◆ **Supplied records**
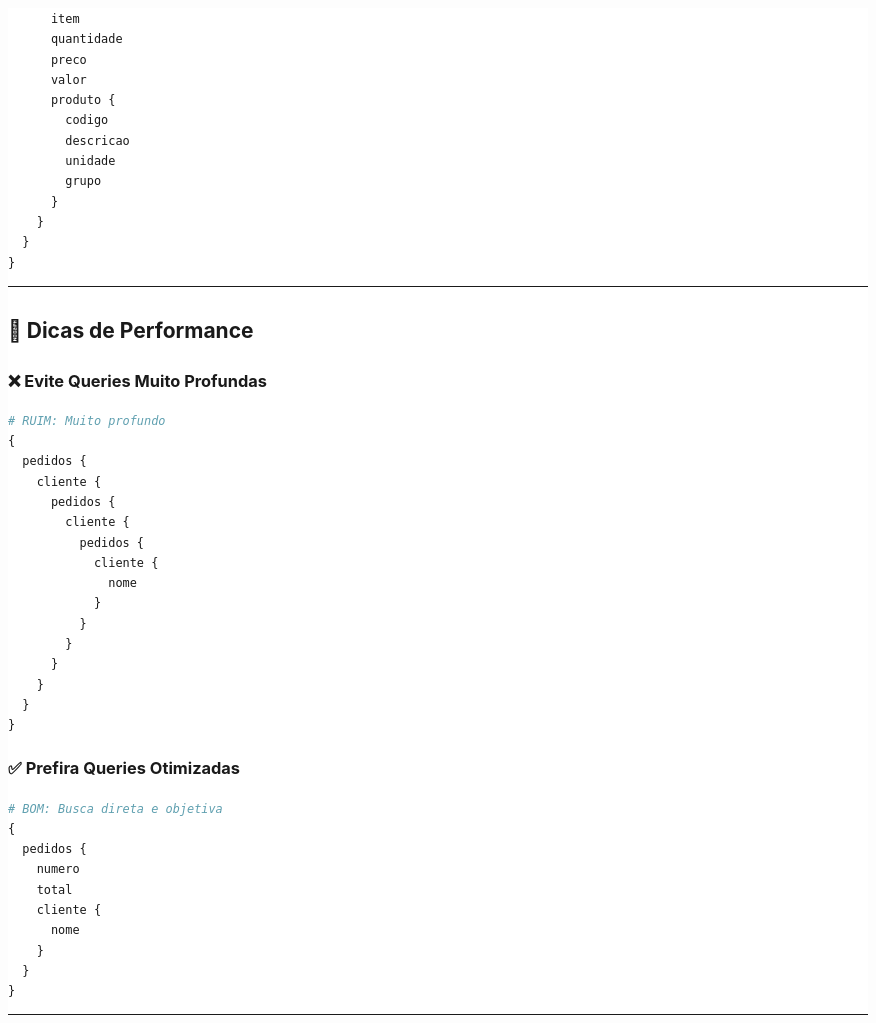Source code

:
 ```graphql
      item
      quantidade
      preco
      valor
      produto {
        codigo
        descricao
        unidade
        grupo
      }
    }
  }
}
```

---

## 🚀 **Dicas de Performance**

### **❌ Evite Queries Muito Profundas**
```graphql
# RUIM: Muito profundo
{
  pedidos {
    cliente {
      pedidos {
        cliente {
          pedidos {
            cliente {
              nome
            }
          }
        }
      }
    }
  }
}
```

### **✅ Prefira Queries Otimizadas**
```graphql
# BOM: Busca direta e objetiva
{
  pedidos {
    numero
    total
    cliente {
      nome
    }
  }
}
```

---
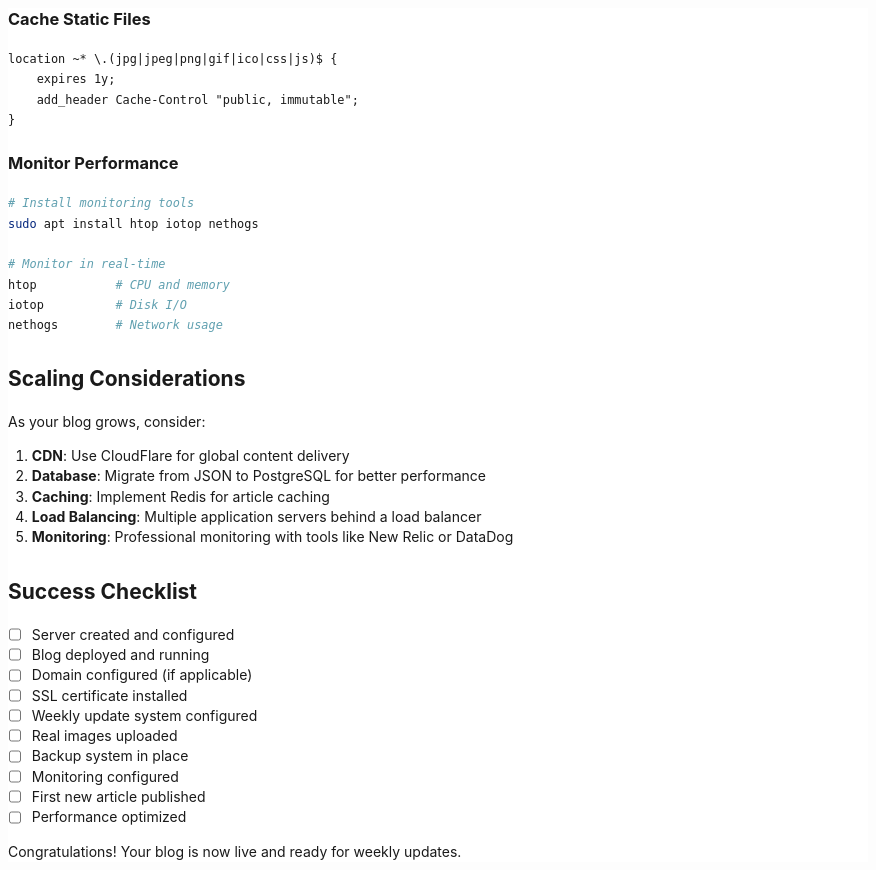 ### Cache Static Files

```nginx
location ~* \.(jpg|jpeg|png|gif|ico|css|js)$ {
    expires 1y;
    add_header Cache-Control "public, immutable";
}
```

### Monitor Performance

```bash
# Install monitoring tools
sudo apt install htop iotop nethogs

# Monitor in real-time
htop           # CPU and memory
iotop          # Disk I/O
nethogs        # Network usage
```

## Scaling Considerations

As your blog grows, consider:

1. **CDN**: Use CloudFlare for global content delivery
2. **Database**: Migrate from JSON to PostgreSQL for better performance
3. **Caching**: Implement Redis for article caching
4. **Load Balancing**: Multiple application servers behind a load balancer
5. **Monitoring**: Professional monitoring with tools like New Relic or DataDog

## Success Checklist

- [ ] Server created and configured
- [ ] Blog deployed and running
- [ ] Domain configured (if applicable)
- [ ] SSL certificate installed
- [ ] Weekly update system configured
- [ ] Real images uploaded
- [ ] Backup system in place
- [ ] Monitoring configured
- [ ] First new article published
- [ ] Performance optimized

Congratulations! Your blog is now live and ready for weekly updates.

◆ **Exercise**
From the entries above, return each line with the word "Muito" in it.

◆ **Answer box**
### **❌ Evite Queries Muito Profundas**
# RUIM: Muito profundo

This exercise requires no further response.